The revised products come with a 2.00% fee and are available up to 75% LTV.
Paragon Bank has added new 2-year Bank Base Rate (BBR) tracker options for landlords, starting from BBR plus 1.00%.
The revised products come with a 2.00% fee and are available up to 75% loan-to-value (LTV).
Landlords can choose from single self-contained properties, houses in multiple occupation (HMOs) and multi-unit blocks (MUBs).
For single self-contained properties at 75% LTV, the 2-year tracker starts from BBR plus 1.00%, currently 4.75%, with a 2.00% product fee.
There is a free mortgage valuation, no application fee and no early repayment charges (ERCs).

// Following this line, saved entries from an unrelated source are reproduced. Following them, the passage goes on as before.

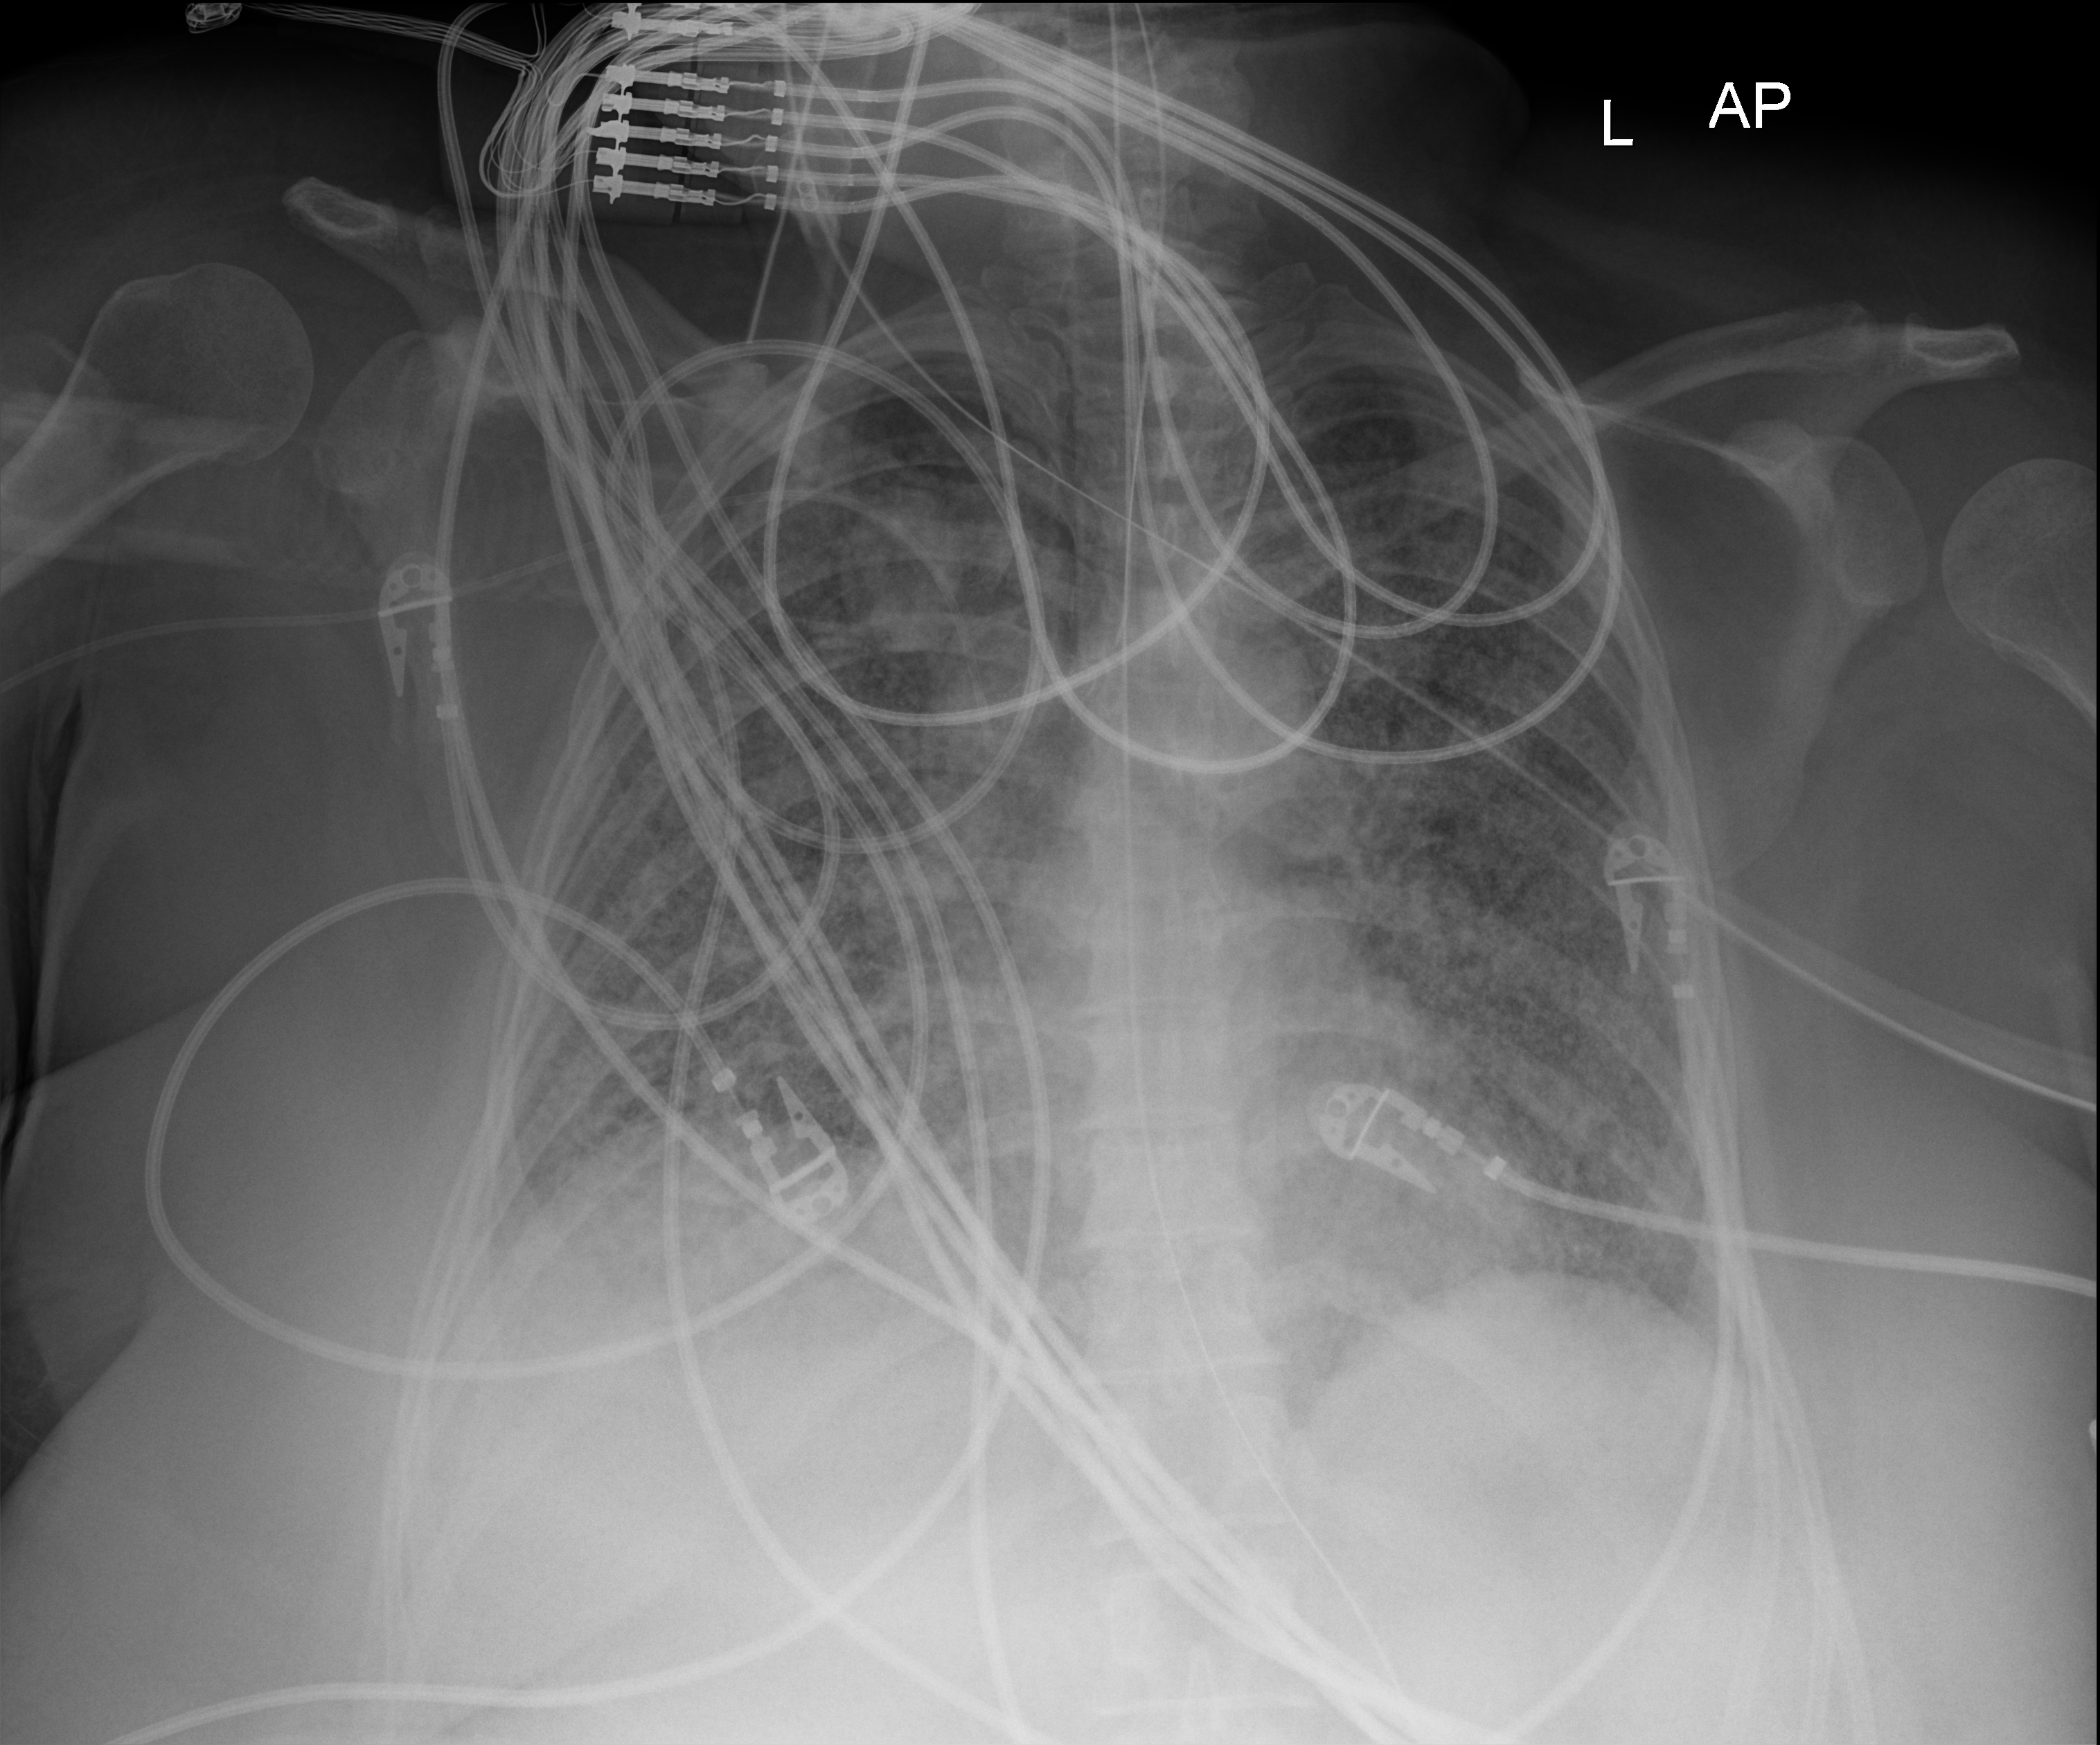
Chest X-ray (portable), anteroposterior (AP) projection. Female patient hospitalised with COVID-19, age 18–59 years.
Hospital-stay facts (about this admission, not read from this image; timing relative to this image not recorded):
- length of hospital stay: 95 days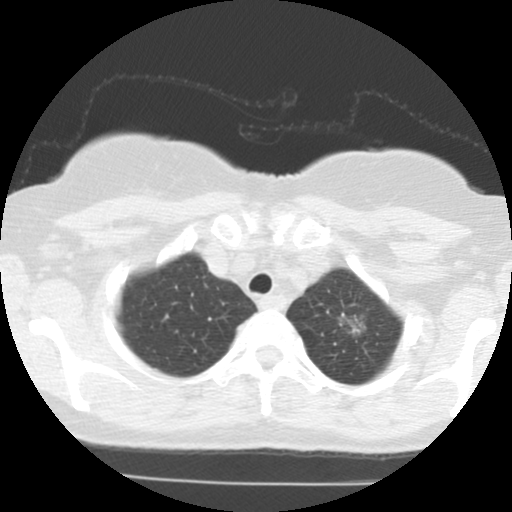
Low-dose screening chest CT, axial slice, baseline annual screen, lung window (W 1500 / L -600 HU), standard (soft-tissue) reconstruction kernel (STANDARD), 140 kVp, slice 103 of 123 in the series. Female, age 61 years at enrolment. Former smoker at enrolment.
Lesion marked by an expert reader, bounding box <324,303,377,352> (left, top, right, bottom; pixels). The screening reader recorded 2 non-calcified nodules or masses ≥4 mm on this exam (right lower lobe, left upper lobe); which of them this box marks is not recorded. Official screen result: positive, change unspecified: nodule(s) >= 4 mm or enlarging nodule(s), mass(es), or other non-specific abnormalities suspicious for lung cancer. Participant outcome: lung cancer diagnosed 79 days after this screen — adenocarcinoma, NOS, left upper lobe, stage IIIB (AJCC 6th edition), 15 mm at pathology.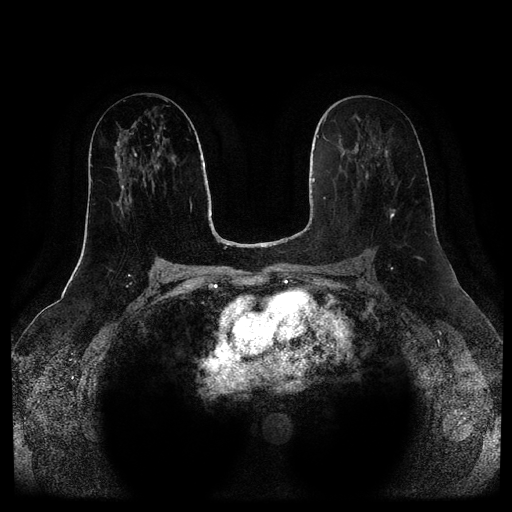
Breast MRI (dynamic contrast-enhanced, multi-phase), one axial slice; slice 46 of 116 in the series (ordered by position); dynamic contrast-enhanced series, time point 2 of 5 at this slice position (early post-contrast); 1.5 T; TE 2.6 ms, TR 5.2 ms; 512 × 512 image matrix, field of view 380 × 380 mm. Patient: female, 57 years.
Annotated regions visible in this slice (semi-automatic segmentation, software-assisted and operator-edited):
- breast lesion (labelled 'tumour' in the annotation; benign lesions carry a separate 'benign' label): box from (x=390, y=209) to (x=395, y=218) px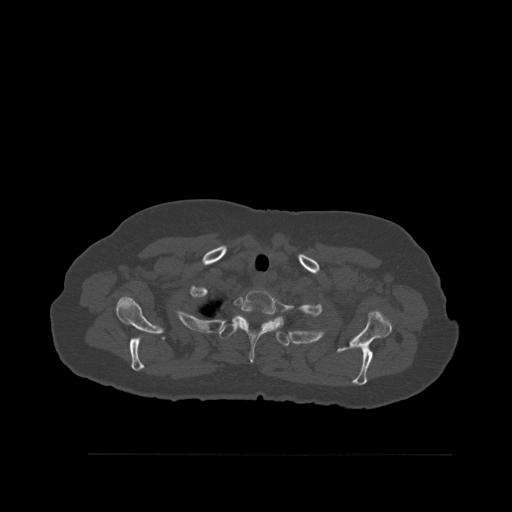
CT including the spine, one axial slice. Position 439 of 527 along the scan axis. Bone window (W 1800 / L 400 HU). 1.5 mm slice thickness. 512 × 512 image matrix. Female patient, age 73 years. Case-level facts recorded for this patient, not image findings: primary cancer: breast.
Annotated regions visible in this slice (semi-automatically segmented with operator editing):
- T1 vertebra: bounding box (x1, y1, x2, y2) in pixels: (237, 289, 280, 362)
- T2 vertebra: (219, 316, 290, 347)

Tracker options for HMOs and MUBs at the same LTV start from BBR plus 1.35% with a 2.00% fee, including a free valuation and no ERCs.
Paragon Bank has also reduced rates by 15bps on a selection of its 2-year fixed-rate mortgages.
Rates for single self-contained properties begin at 3.40% for properties with an energy performance certificate (EPC) rating of A to C at a 5.00% fee, or 3.45% for properties with lower energy efficiency.
A mid-fee option of 3.00% is available from 4.40%, and a nil fee alternative starts at 5.90%.
Selected products come with free valuations and no application fees, and £500 cashback is available on the higher fee option.
For HMOs and MUBs, pricing starts from 3.55% at a 5.00% fee, 4.55% with a 3.00% fee and 6.05% on a nil fee basis.
These products include free valuations, with application fees set at £299.
All fixed rate products have ERCs of 3% in each of the first two years and revert to Paragon Bank’s standard variable rate, currently 7.35% less 1.25%.
James Harrison (pictured), product manager at Paragon Bank, said: “We’ve had a strong response to our BBR tracker range over the past six months after launching five-year options in December last year, before adding two-year terms at the start of this year.
“Extending the range to total 14 options for new customers, alongside six switch and four further advance products, and introducing more fee options, we are giving brokers greater scope to match products to their clients’ priorities, whether that is focusing on pay rate, upfront cost or overall balance across a portfolio.”